In the early days of this pandemic, terrifying headlines declared the impending doom of the newspaper industry: “US newspapers face ‘extinction-level’ crisis as COVID-19 hits hard,” wrote The Guardian in April; a BBC column around the same time about the industry’s struggles ran with the headline: “How coronavirus infected publishing.”

Our reporters have surmounted unprecedented challenges offered up by COVID-19. Forced to work remotely for periods of time, not knowing what each day would bring, our writers persevered; we were, after all, writing history – not an easy task as new information about the virus seemed to develop on an hourly basis. At the same time, our carriers still hit the pavement to make sure the Wednesday paper reached every doorstep; our press crews, sales staff and production team continued putting their hearts into each edition of the Gazette.

Many of us watched papers crumble across the country, cutting back or ceasing operations. Yet we’re still here – a little more web-based than we were previously, and with just one edition per week, but still covering and celebrating our community.

This pandemic could indeed have sounded the death knell for newspapers, and did, for many of them. But those papers that retained community support and trust survived, and COVID-19 also brought out the very best that journalism has to offer. Newspapers rallied to the cries of their community members, often providing insightful context and much-needed fact-checking to the understandable hysteria that has enveloped the past seven months.

Here at the Gazette, we made it our mission to highlight the efforts of our residents to help one another during the most trying of times. We also didn’t shy away from the painful stories ushered in by this pandemic: the people struggling to cope with COVID, those who lost loved ones, the challenges of back-to-school and the very real fear many are still feeling.

The Gazette, and this community, is blessed to have journalists who care so deeply about the people and subjects they cover and who knew during this health crisis that both the good and the bad – and everything in between – needed to be written about.

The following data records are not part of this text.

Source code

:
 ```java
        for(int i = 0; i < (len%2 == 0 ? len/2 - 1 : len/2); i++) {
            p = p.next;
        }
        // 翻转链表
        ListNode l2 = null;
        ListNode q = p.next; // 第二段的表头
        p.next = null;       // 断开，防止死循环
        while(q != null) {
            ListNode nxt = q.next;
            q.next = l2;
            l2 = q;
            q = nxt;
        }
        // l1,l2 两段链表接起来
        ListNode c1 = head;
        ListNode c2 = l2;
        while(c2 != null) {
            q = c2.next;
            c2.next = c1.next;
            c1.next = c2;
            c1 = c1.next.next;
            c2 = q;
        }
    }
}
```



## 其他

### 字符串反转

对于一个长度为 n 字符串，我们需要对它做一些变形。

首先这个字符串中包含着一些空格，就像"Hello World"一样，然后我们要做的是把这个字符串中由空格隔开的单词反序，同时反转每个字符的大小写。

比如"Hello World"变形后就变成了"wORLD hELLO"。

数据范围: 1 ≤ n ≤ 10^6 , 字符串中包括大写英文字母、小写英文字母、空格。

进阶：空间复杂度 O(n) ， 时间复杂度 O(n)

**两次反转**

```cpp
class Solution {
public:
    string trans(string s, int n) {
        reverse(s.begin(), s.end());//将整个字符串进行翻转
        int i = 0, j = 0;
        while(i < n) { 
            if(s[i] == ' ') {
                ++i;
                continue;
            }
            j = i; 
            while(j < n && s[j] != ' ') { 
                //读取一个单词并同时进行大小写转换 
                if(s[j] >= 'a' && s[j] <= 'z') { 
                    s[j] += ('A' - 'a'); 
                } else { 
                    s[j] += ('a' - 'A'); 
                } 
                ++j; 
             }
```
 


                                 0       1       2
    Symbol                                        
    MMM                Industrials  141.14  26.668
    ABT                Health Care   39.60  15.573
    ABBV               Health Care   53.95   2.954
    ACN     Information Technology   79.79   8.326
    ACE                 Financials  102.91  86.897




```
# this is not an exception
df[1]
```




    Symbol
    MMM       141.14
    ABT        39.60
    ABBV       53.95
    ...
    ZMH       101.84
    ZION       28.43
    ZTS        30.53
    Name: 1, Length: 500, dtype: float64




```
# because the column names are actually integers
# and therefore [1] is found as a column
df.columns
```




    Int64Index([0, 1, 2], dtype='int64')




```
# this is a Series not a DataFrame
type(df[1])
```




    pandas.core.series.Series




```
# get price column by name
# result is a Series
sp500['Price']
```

We told your stories, because really this newspaper is about you. Oct. 4 to 10 is National Newspaper Week, a timely reminder that newspapers matter, because you matter. We’re here to tell your stories enthusiastically and fairly – and thanks to the success of our website, those stories are reaching more people than ever before.

In an era where trust in media is low and it’s increasingly easy for people and politicians to cry ‘fake news’, we take our responsibility to tell the truth and to shine a light on difficult subjects very seriously. We also pride ourselves in being a forum for robust community debate – online and in print. It’s up to all of us to make sure quality news continues to have a place in our society.

Editorials are the consensus view of the St. Albert Gazette’s editorial board.